今朝起きてから、思ったことを彼に話してみた。彼は真剣に私の話を聞いてくれていた。


「そう思える根拠って何なのですか? 理由って意味ですけれど」


「小学校くらいの時からずっと考えていたけれど、答えは出ないんだ。ただ単に運が良かっただけなのかな。先祖に感謝しなければいけないのかもしれないね。今度実家に帰ったらきちんと墓参りに行こうと思う」


「墓参り……ですか?」


 その男の子は不思議そうに言った。そういったことで、さっきまでの親密な空気は少しちぐはぐな雰囲気に変わった。大人になるとそういうのがはっきりと目に見えるようになる。世界に色が変わるみたいに。


「うん、そうだよ。墓参り。おかしい?」


 こういう笑顔を見せると人の心拍数が上がるような顔を私か彼に見せる。今までの発言をなかったことにするために。彼の雰囲気はまた少し違う方向に変わる。


「どうだろう。俺はそういうことあまり深く気にしていなかったな。実家に行った時、それは盆と正月くらいしかないけれど、その時に両親と行くくらいかな」


 彼の回答、愛されてきた証拠だと思った。羨ましい? まさか。私だってそうだった。向きは違うけれど。……本当? 知らない。私はグラスを傾ける。こういう場所に来る人ってやっぱりセックスが目的って人も多いのかな。でも、彼は少し違う気がした。


「家との付き合い方もそれぞれだから。繋がっていることだけを意識していればいいんじゃない? まともな意見もあるし、気狂いな意見もあるよ。みんな、好きに自分の言いたいことを言っているだけなんだよ、きっと。話を聞く人なんて誰もいないんだ。本当だよ。どう思う?」


 昔はこうじゃなかった。私はもっと、単純なことしか考えてなかった。自分の考えが変わる時ってのは誰かの影響。それしかないと思っていて、私も例に漏れずそう。それを通ったから、今彼にこうやって今話ができる。その話は、これから私が話をするから、待っていて。


「繋がっている……ですか?」


「そう。君、両親兄弟祖父母、恋人。もっと広がると友達、クラスメイト、同僚、地域、都道府県、国……。人間」


「お姉さん、何か変な集まりでもやっているんですか? 俺の相手してくれるってそういう?」


 今度は戸惑った表情、彼が感じる戸惑いから空気が不穏に。人間って面白いよね。


「まさか。私は日本人として当たり前のことを言っているだけだよ。それに私はその手のものって大嫌いなんだ。だって想像力ゼロの連中だけがありがたがることでしょ? 骨抜きになってしまって考えることをやめてしまった人たちなんて視界に入れたくない」


 怒りを全く出さずに、静かに言った。彼が欲しい台詞じゃないってことは分かっているから言ったわけだけど、彼が引いているのが分かる。それも、凄く。

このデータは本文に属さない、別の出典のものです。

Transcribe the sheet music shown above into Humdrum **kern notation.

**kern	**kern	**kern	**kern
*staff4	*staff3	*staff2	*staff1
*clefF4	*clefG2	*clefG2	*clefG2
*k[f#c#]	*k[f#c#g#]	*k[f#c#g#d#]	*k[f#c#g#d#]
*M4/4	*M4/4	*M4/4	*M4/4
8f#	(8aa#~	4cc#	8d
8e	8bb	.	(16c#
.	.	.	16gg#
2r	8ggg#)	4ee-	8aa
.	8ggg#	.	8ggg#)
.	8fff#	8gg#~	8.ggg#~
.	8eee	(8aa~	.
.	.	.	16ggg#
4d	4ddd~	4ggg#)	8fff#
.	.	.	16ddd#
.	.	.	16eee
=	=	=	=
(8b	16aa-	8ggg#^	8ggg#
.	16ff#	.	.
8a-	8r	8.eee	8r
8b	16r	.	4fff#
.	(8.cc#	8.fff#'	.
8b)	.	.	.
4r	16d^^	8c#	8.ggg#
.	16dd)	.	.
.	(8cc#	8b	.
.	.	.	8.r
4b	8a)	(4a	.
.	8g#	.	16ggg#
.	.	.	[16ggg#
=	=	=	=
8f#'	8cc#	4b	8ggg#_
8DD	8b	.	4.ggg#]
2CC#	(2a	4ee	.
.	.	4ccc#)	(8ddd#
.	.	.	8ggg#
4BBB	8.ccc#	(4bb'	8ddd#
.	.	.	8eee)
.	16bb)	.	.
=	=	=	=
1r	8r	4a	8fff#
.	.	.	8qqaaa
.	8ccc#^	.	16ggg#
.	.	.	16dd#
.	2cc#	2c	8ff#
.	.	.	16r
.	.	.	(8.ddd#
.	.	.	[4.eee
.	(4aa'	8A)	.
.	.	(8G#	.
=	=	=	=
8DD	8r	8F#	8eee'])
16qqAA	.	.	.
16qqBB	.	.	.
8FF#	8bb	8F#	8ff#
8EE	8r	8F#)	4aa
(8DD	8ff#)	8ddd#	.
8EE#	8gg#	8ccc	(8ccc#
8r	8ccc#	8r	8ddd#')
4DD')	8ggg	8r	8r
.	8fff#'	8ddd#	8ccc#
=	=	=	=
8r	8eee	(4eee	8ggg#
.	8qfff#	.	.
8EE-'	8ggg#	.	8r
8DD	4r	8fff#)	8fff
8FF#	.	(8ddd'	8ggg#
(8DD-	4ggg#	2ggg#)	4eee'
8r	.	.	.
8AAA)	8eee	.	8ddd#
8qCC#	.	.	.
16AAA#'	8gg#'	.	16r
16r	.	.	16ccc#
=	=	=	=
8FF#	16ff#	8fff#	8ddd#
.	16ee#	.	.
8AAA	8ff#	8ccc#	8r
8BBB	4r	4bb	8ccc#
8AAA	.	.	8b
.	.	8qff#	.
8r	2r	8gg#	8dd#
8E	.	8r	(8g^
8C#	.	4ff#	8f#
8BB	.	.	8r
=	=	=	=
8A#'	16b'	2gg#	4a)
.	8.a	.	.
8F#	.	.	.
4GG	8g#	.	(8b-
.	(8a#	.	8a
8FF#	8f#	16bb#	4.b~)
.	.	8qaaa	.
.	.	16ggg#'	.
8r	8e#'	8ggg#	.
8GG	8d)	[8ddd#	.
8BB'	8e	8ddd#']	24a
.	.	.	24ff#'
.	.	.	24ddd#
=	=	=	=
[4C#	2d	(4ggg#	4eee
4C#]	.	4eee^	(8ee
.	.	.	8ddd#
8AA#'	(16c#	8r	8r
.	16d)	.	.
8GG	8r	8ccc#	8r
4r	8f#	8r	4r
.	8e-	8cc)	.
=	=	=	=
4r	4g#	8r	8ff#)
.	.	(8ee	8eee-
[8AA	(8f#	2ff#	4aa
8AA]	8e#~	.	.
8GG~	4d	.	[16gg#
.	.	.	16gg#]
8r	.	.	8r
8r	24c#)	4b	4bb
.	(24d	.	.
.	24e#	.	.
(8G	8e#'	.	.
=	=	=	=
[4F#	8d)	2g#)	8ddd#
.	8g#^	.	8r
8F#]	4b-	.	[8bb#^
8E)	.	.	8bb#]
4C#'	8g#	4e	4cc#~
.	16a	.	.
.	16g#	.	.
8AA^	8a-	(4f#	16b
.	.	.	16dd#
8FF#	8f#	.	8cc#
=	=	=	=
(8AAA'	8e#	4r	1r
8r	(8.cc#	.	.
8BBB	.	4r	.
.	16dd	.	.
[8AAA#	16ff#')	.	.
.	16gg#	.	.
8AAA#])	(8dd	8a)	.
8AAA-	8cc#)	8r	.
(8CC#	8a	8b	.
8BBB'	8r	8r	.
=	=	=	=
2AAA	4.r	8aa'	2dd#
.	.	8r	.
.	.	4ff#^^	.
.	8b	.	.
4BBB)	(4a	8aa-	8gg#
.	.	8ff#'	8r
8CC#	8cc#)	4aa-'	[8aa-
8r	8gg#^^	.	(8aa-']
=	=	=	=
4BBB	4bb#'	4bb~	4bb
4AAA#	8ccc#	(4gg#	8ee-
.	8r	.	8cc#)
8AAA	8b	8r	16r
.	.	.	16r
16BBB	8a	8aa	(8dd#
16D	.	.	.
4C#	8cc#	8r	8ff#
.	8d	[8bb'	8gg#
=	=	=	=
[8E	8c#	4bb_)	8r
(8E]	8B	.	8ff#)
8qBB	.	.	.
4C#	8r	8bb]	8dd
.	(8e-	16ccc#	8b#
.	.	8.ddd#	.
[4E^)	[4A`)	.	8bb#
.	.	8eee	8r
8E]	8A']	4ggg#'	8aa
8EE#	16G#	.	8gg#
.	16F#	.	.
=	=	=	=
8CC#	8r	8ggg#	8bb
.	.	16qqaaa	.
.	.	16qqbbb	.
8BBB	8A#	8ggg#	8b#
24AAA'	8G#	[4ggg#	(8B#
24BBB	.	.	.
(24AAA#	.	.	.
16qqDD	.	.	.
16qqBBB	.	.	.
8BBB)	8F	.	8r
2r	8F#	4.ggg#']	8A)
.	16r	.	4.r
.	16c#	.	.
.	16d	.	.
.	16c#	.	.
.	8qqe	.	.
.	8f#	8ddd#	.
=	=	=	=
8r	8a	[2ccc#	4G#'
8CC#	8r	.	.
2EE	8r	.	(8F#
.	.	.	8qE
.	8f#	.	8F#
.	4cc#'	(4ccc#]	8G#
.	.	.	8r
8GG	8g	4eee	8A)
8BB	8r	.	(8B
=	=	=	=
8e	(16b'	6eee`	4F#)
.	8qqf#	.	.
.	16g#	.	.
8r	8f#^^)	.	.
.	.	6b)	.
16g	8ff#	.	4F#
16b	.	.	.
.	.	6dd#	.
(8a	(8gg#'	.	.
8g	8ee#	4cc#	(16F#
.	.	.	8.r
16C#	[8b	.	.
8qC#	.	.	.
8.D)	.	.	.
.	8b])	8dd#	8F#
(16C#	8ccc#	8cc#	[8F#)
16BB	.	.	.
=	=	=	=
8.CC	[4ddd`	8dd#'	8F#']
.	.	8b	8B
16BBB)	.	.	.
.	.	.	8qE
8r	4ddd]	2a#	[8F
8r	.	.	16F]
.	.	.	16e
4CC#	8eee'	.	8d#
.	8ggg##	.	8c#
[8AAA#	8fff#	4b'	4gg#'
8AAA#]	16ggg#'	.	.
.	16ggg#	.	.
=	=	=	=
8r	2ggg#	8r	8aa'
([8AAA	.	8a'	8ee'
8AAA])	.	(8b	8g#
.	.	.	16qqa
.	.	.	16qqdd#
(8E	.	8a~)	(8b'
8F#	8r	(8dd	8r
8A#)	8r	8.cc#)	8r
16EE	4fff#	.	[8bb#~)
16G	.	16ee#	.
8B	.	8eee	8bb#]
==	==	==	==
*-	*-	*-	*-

 軟派目的でここに来て、運が悪く私に声をかけて、私と会話をしている彼。私に話しかけたばかりのころの彼はきっと、今頃私とどこかの部屋で同じベッドに入っていると思っていたのかもしれない。ごめんね。


 私は少し、人の影響を受けやすすぎるかもしれない。これから先どこかでこの考えが間違っていたと思うかもしれない。でも、考えていることはずっと単純で、細かいことや難しいことは置いておいて、私は単純に人の心がわからない人間になりたくないだけ。


 あと、自分が頭が良いと思っている人間になりたくないだけ。人をものだと思い込んでいる馬鹿になりたくないってそれだけ。


 彼は私の顔を眺めながらジントニックを啜っている。判断に迷う顔。私は適当に頼んだ水割り。今私が待っている恋人は、私に会う時、少し酔っているほうが嬉しがる、変な人。だから飲んでいる。


 別に酒なんて好きじゃない。少なくとも、おいしいと思ったことなんて一度もない。でも、今日はあんまり悪くないかも。彼は啜っていたジントニックの残りを全部飲み干した。グラスを机に置く音が響く。テーブルの振動、グラスの色、暖色の証明、人の囁き、よく分からないエネルギー。


「変な話かもしれませんが、俺はどうもあなたに興味が出てきてしまったみたいです。正直に言うと、変なことばかり言ってくるな、と戸惑っていたんですが、一度自分の中に入れてから考えると、変なことは言っていない気がするんです。どうしてそういう考えをするようになったのか、良かったらもっと詳しく話を聞かせて貰えませんか? 今夜はいくらでも飲めそうだ」


 彼は新しい酒を注文をした。私のグラスにはまだ半分残っていて、このご時世、店もまったく混んでいないから追い出される心配はない。ただ、閉店の時間は決まっていること、私の時間も決まっていること。それだけ。


「私は人を待っているんだけれど、来るまでの間なら貴方との話にも付き合えると思う。それでも良い?」


「いいですよ、俺はあなたの友人ができれば遅くなってくれるのを祈るだけですが」


 そう。じゃあ話すね。


 あの時も冬だった。


 とても寒くて、とてもとても長い冬。